Allo stesso tempo, sono stati introdotti alcuni elementi di rigidità e anche di difficoltà interpretativa che lasciano margini di intervento politico in sede di applicazione. In particolare, il processo di aggiustamento previsto per i paesi con un rapporto debito/Pil superiore al 90% dovrà rispettare il vincolo di riduzione di tale rapporto di almeno un punto percentuale all’anno e allo stesso tempo prevedere un disavanzo strutturale inferiore all’1,5% del Pil.

Nonostante le flessibilità introdotte nel nuovo Patto, permangono molti dubbi sulla sua realizzabilità, al contrario di quanto sostenuto dal Consiglio europeo. La situazione media delle finanze pubbliche dei paesi europei è infatti molto deteriorata rispetto agli anni immediatamente pre-pandemici. Inoltre, e questo è un punto cruciale, la crescita economica attesa nei prossimi anni e nel lungo termine sarà molto più contenuta di quanto le proiezioni della Commissione lascino intendere. Questo ridurrà significativamente lo spazio di manovra a disposizione dei governi per il risanamento delle finanze pubbliche e allo stesso tempo ottemperare ai vincoli concordati per la difesa e per la transizione energetica/ambientale.

Per esempio, secondo uno studio di France Stratégie, co-autore del piano francese per Fit for 55, gli investimenti necessari in Francia per coprire gli investimenti in transizione energetica ammontano al 2,5% del Pil per ogni anno da qui al 2030… e la Francia parte da una situazione di vantaggio rispetto alla decarbonizzazione grazie alle centrali nucleari. Il combinato disposto di sopravvalutazione della crescita del Pil e di sottovalutazione dei costi attesi su vari fronti (ambiente, difesa, digitalizzazione) per pressoché tutti i singoli Paesi europei espone al rischio di generare una spinta deflattiva per l’intera area europea.

I motivi della bassa crescita europea sono noti e non afferiscono tanto alla finanza pubblica quanto a politiche strutturali e istituzionali – ma il Patto di Stabilità sostanzialmente evita di dare raccomandazioni (o stabilire vincoli) ai singoli Paesi su come intervenire per rilanciare la crescita. Tipicamente si sostiene (e non solo da parte dei sovranisti) che sia prerogativa dei singoli Stati sovrani decidere come affrontare i nodi strutturali delle proprie economie e che quindi le istituzioni europee devono limitarsi a dare raccomandazioni. Occorre invece prendere coscienza al più presto del fatto che andare verso una Europa unita (in qualsiasi forma istituzionale la si intenda) richiede inevitabilmente la cessione di gradi crescenti di sovranità nazionale.
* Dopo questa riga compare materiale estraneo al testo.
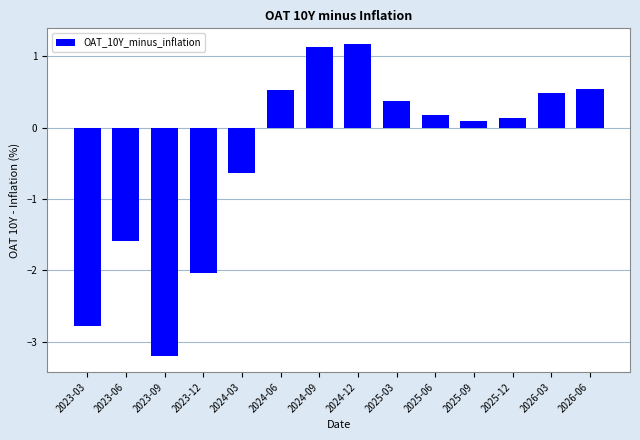

True or false: the data shows 0.4 at 2025-03.

True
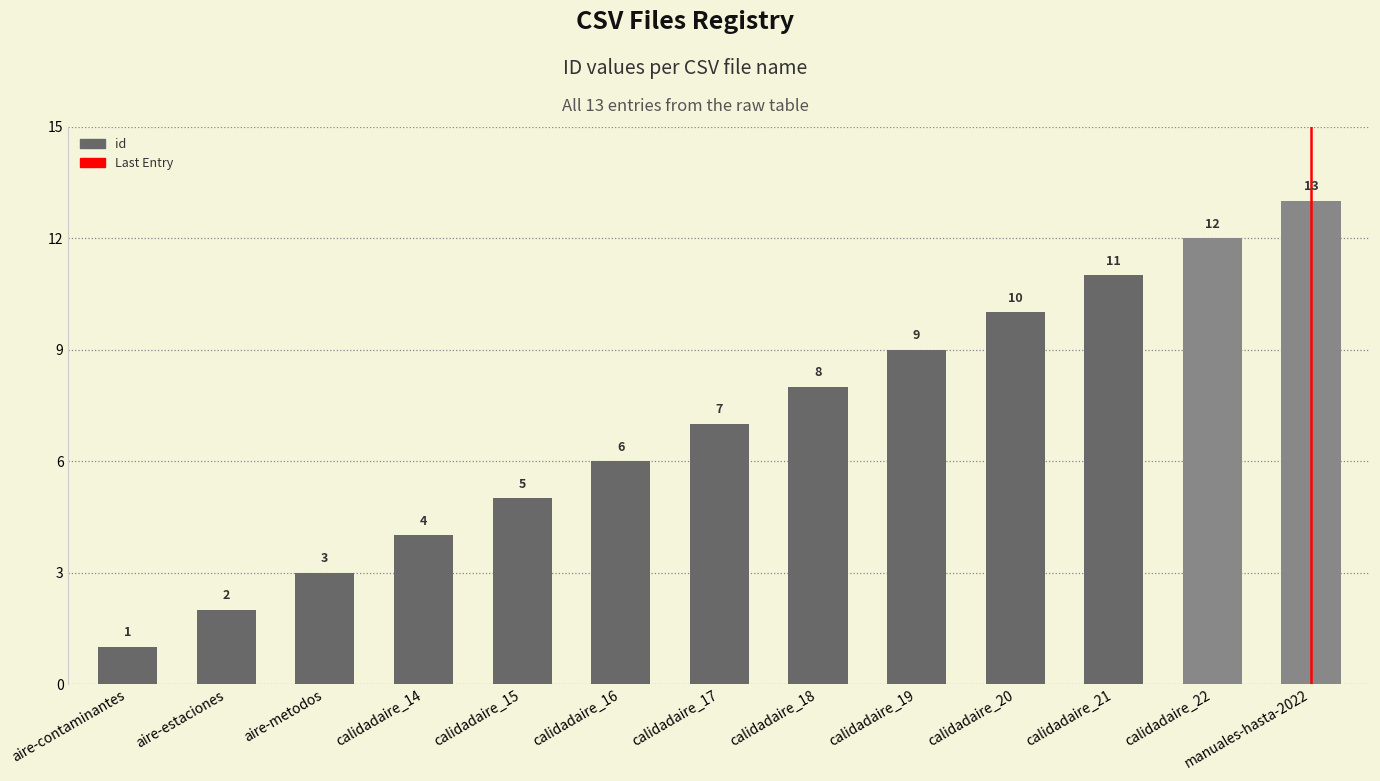

Which label corresponds to the smallest value in the chart?

aire-contaminantes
È positivo quindi che il Patto di Stabilità preveda l’intervento della Commissione sui piani di aggiustamento – ma allo stesso tempo è necessario che il Patto di stabilità determini anche dei paletti quantitativi su come rilanciare la crescita. Per quel che riguarda l’Italia, il Pnrr contiene già delle indicazioni vincolanti sui temi e sulle riforme principali da affrontare per il rilancio strutturale della crescita: digitalizzazione, giustizia, pubblica amministrazione, concorrenza, fisco e educazione/formazione. Pensare che, a fronte delle resistenze politiche, questi vincoli siano rispettati in maniera sostanziale e nella direzione di una modernizzazione del Paese nel giro di pochi anni è quantomeno ingenuo.
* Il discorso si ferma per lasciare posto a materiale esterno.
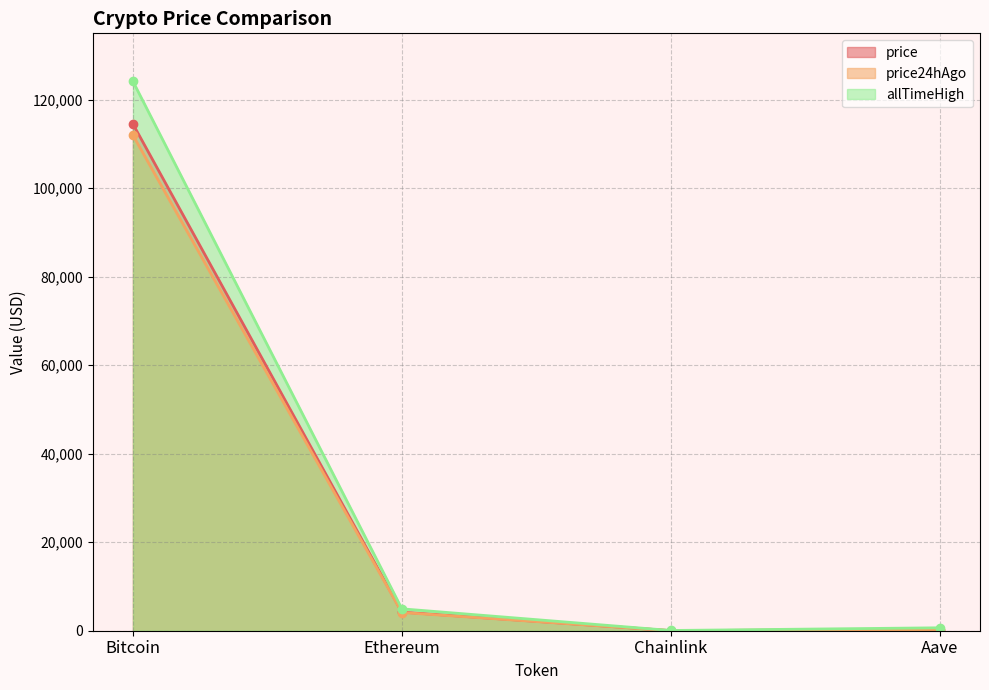

At how many categories does at least one series exceed 56462?

1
Sarebbe stato quindi utile reiterare e quantificare meglio nel Patto di Stabilità tali indicazioni e vincoli. Una ultima considerazione riguardante l’Italia. C’è un dibattito molto acceso su quanto questo Patto sia punitivo nei confronti del nostro Paese. Tuttavia, nella sostanza gli obiettivi indicati appaiono essere il minimo indispensabile per un Paese con un debito al 140% del Pil e con un deficit/Pil previsto dal governo italiano al 4,3% nel 2024. La situazione della finanza pubblica italiana rimane grave e tale da richiedere un severo percorso di aggiustamento che prescinde dalle pressioni o dalle regole europee. Un rapido processo di aggiustamento delle finanze pubbliche è dunque necessario, ricordando un’altra ovvietà: su come valutare la sostenibilità della finanza pubblica, tra l’Italia e l’Unione Europea c’è un terzo incomodo… il mercato.